Mötley Crüe claims they have won “a decisive victory” in a lawsuit involving former guitarist Mick Mars. The outcome was “a final arbitration award that rejects every claim Mars made against the band and orders him to pay damages back to the group.”According to a press release issued by the band’s attorney, Sasha Frid of Miller Barondess, LLP, “the arbitrator’s ruling not only vindicates the band contractually and financially but also dismantles the public narrative Mars promoted in interviews with major outlets.”
“Dismantles the public narrative Mars promoted in interviews with major outlets”
That’s an important victory for the band and here’s why.
While the lawsuit was pending, Mick Mars launched a public smear campaign accusing the band of not actually playing live — claims he repeated under oath. Most notably, he made the claim that Nikki Sixx’s bass and Tommy Lee’s drums are pre-recorded. This is of course a very serious claim that strikes at the core of the band’s professional credibility.
The accusations eventually evaporated after scrutiny. Faced with extensive live performance recordings — and testimony from his own retained expert, a New York University professor specializing in music technology — Mars was forced to admit under oath that his statements were false. The expert he brought confirmed that the band was performing live, and Mars formally recanted his prior claims during sworn testimony.

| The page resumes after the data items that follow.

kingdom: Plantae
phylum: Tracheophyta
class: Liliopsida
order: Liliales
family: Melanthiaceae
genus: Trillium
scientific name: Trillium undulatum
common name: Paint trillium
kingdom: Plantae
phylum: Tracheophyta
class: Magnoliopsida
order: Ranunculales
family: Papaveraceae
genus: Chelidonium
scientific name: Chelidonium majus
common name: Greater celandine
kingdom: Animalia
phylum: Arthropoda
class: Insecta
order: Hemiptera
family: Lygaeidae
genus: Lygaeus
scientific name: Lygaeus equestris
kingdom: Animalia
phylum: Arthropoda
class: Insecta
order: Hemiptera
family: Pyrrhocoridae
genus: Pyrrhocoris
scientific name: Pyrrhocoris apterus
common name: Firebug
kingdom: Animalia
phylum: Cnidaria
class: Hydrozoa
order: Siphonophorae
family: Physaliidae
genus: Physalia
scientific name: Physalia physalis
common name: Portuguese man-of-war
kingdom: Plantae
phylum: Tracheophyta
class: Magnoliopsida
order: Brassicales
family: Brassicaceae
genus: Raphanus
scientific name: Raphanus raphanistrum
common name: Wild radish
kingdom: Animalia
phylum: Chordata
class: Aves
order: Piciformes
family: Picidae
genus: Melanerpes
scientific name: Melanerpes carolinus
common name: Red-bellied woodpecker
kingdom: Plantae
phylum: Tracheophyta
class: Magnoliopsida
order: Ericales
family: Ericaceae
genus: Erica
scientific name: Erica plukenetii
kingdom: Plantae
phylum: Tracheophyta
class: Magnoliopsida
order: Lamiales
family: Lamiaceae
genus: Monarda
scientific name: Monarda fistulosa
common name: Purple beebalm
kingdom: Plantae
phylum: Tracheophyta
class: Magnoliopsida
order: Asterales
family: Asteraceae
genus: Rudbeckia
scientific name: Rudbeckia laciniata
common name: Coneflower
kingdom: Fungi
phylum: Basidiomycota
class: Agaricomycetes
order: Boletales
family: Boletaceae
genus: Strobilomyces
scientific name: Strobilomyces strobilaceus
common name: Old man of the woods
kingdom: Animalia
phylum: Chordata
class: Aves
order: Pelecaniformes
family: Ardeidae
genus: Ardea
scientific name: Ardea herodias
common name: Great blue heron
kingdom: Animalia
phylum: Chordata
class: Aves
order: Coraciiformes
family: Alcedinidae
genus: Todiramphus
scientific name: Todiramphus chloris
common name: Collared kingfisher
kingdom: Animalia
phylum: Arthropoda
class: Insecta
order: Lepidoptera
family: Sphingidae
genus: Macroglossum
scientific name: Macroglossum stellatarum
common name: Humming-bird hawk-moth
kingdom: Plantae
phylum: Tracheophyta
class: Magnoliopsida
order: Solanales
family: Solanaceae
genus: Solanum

In September of 2025, Nikki Sixx spoke to the Los Angeles Times about Mars’ exit from Mötley Crüe:
“[Mick] came to us and said, health-wise, he couldn’t fulfill his contract, and we let him out of the deal. Then he sued us because he just said that he can’t tour. We were like, ‘Well, if you can’t tour, you can’t tour.’ I will probably come to that too someday.”
Sixx also responded to Mars’s allegation that he was the only band member to play 100% live on Mötley Crüe’s 2022 The Stadium Tour”. Mars was quoted as saying:
(Nikki) “did not play a single note on bass during the entire U.S. tour.”
Nikki’s response to Los Angeles Times was a little more nuanced:
“Anything we enhance the shows with, we actually played. If there are background vocals with my background vocals, and we have background singers to make it sound more like the record. That does not mean we’re not singing.”
Sixx went on to call Mars’s accusations a “crazy betrayal”, and added:
“Saying he played in a band that didn’t play, it’s a betrayal to the band who saved his life. People say things like, ‘Well, if you guys are really playing, then I need isolated tracks from band rehearsal.’ … It’s ludicrous.”
Mars — whose real name is Robert Alan Deal — served as Mötley Crüe’s lead guitarist since the band’s inception in 1981.
While Nikki Sixx wrote the largest part of the band’s material, Mars did take part in co-writing some of the band’s most famous tracks, including: “Same Ol’ Situation (S.O.S.)”, “Girls, Girls, Girls” and “Dr. Feelgood”.
The only credit Mars has on the first two Mötley Crüe albums is the instrumental “God Bless The Children Of The Beast” on 1983’s “Shout At The Devil”.